Ainda no ano de 1995, uma data importante para o movimento negro, a USP, através de sua Pró-Reitoria de Cultura e Extensão Universitária organizou uma agenda cobrindo todo aquele ano para rememorar os 300 anos da morte de Zumbi,

“Esse evento busco priorizar não as manifestações de caráter

festivo, mas sim a conscientização e os debates de reflexão e análise em busca de soluções. Uma comissão especial com essa finalidade foi nomeada pelo reitor da universidade e dentro dela um grupo de trabalho incumbido da elaboração das propostas ou pistas de políticas públicas em benefício da população negra, vítima da discriminação racial. Questões

espinhosas como o ingresso de negros na universidade, a introdução das disciplinas de História da África e do Negro Brasileiro no currículo do curso de História foram colocadas com muita força e emoção. Uma cartilha dirigida aos alunos de 1º e 2º graus foi editada. Foram promovidos cursos de difusão em algumas faculdades sobre o racismo e a cultura negra, sem esquecer seminários nacionais e internacionais. (...) A publicação, em julho de 1995, pela Folha de S. Paulo, de uma pesquisa de opinião sobre a existência do preconceito racial anti-negro no Brasil e toda polêmica no mesmo jornal sobre a sexualidade de Zumbi, etc, toda efervescência deve ter mudado algo na cabeça de alguns cidadãos sensíveis” (Munanga,

1996: 89).

Em relação ao movimento pelas reparações, muitos setores do movimento negro, entretanto, continuaram a se opor aquela campanha e, em algumas ocasiões a tratavam com chacota. Diziam que o negro brasileiro não precisava de “migalhas”. Outros falavam que jamais se sujeitariam a receber algum tipo de indenização do Estado brasileiro,

“É interessante notar, que até aquele momento, o setor hegemônico

do movimento negro brasileiro insistia em não se inspirar no movimento pelas reparações, que em escala internacional obtinham conquistas. A exemplo dos judeus, que depois da Segunda Guerra Mundial foram indenizados por conta do nazismo” (Entrevistado A).

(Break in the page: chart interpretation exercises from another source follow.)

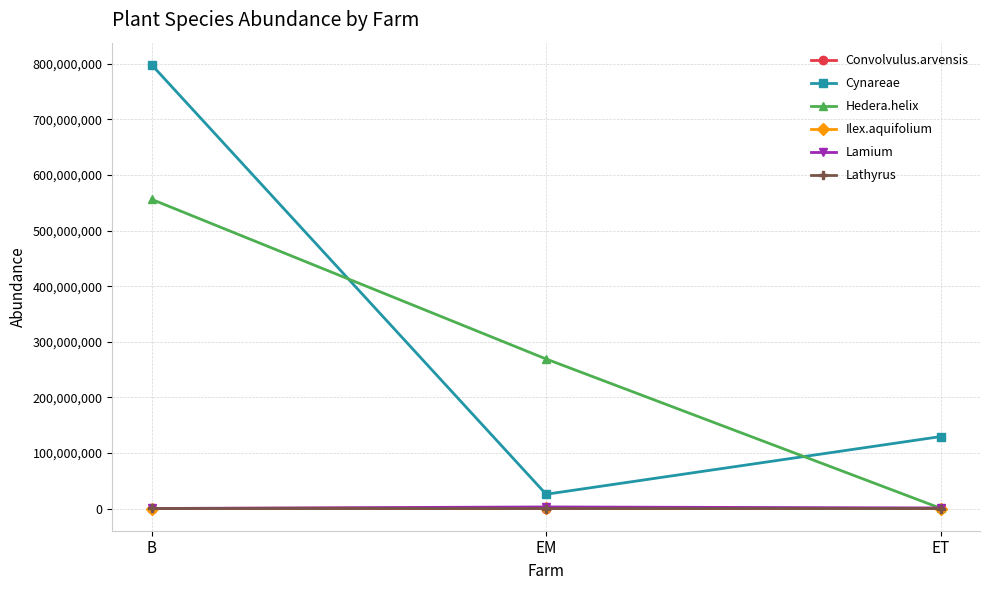

What is the label of the 2nd point from the left?

EM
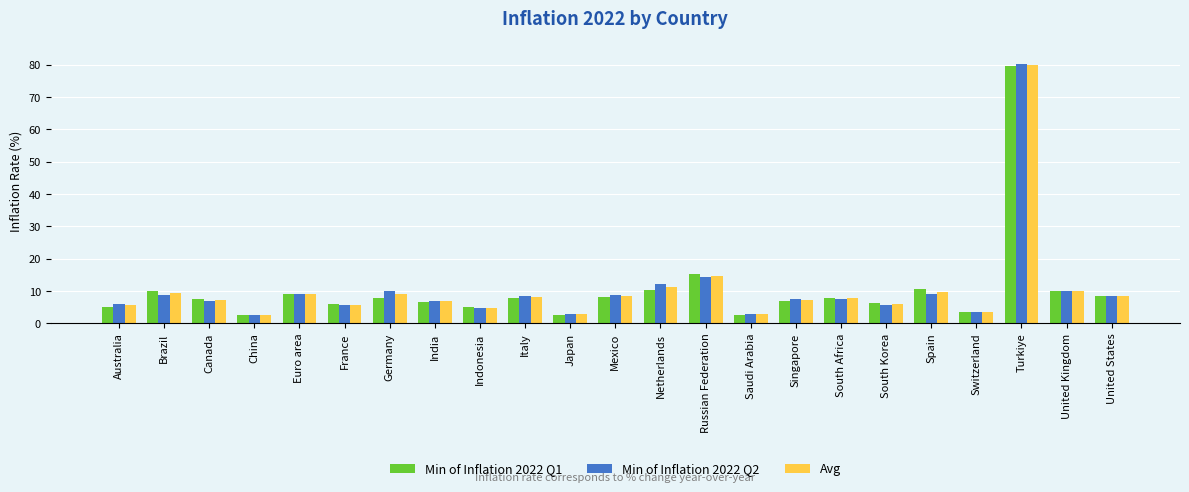

True or false: Min of Inflation 2022 Q1 has a value of 8.5 at Indonesia.

False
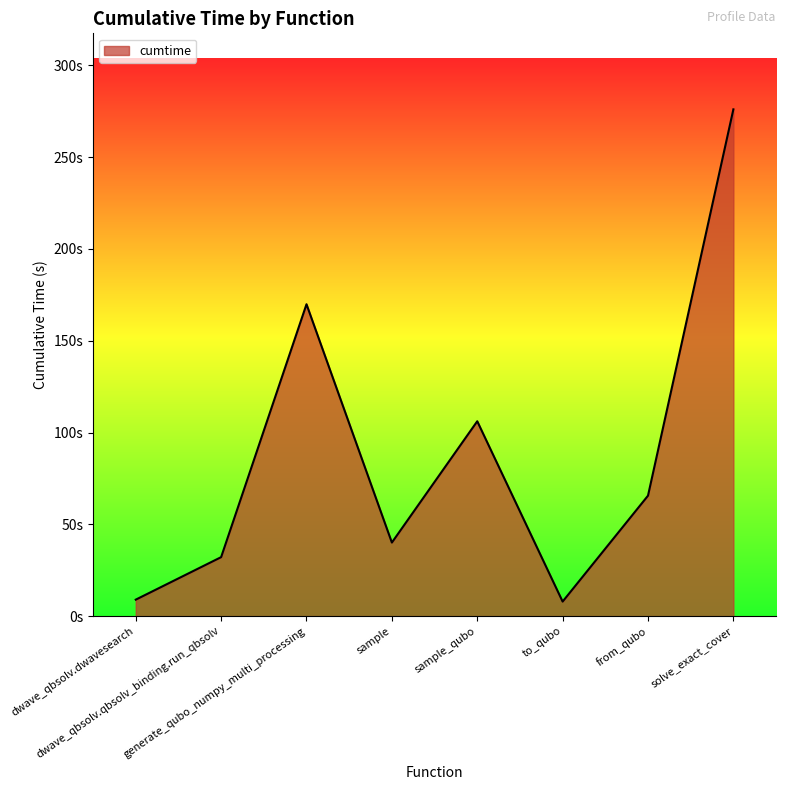

Does the chart display data point markers on the line(s)?

No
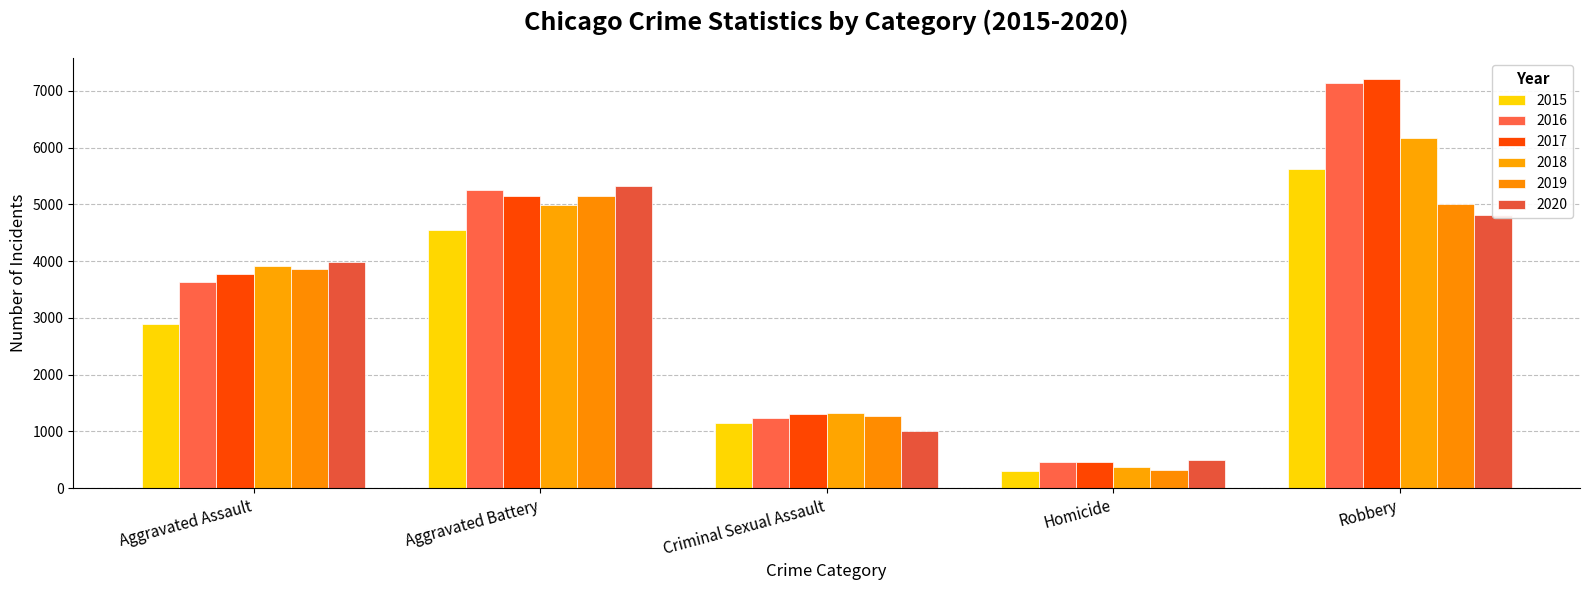

The value of 2018 at Criminal Sexual Assault is 1320. True or false?

True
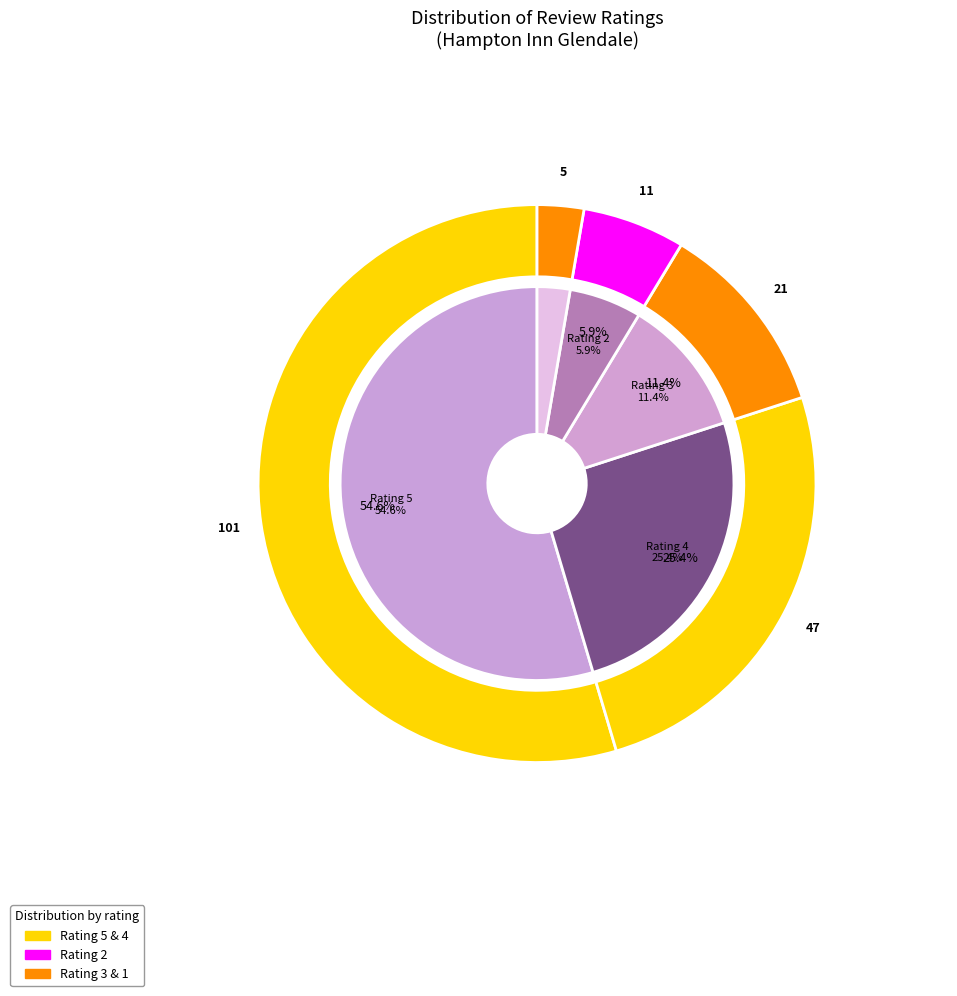

To the nearest percent, what percentage of the pie is 5?

55%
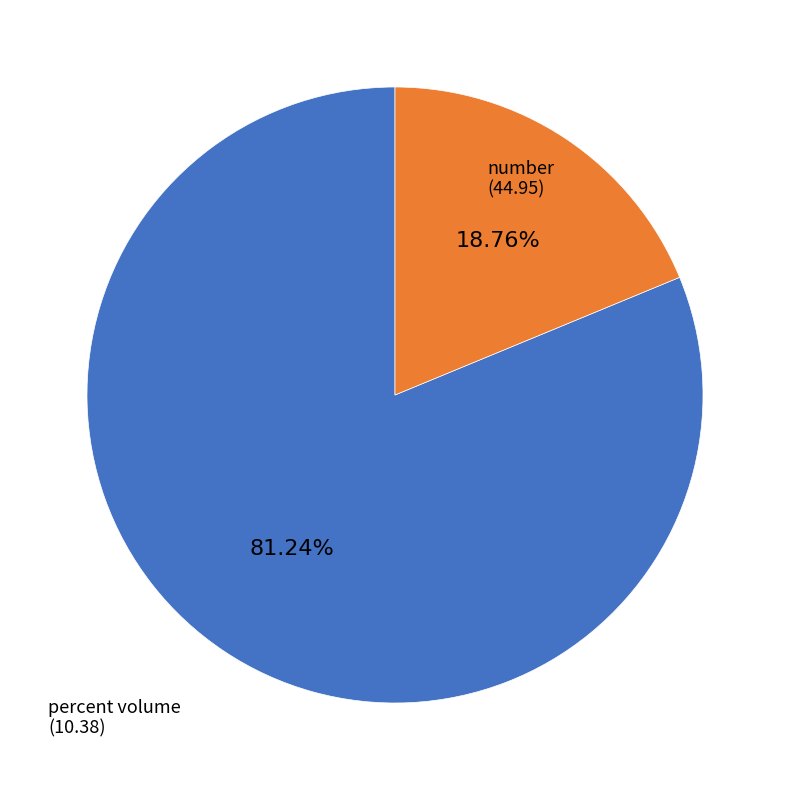

Is there any slice that represents more than half of the pie?

Yes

Com o isolamento cada vez mais crescente, o movimento pelas reparações foi se esvaziando, perdendo respaldo político e sendo pouco a pouco esquecido no final da década de 1990, contudo,

“Eu entendo que podemos concluir dizendo que depois de mais de

uma década, é preciso considerar a importância do movimento pelas reparações dentro do movimento negro, pois se a proposta que triunfou como eixo da luta desse movimento foi a das cotas, ironicamente, tal proposta foi gestada no bojo do princípio que rege o das reparações”

Em outros termos, o almoço de protesto no Maksoud Plaza foi um marco nas lutas anti-racistas. Independente das divergências que causou o método de contestação, o episódio pressagiou um novo momento do movimento negro, na medida em que desencadeou em São Paulo, e mais tarde, no resto do país, o polêmico debate em torno das políticas de reparação ou como ficaram conhecidas, as ações afirmativas.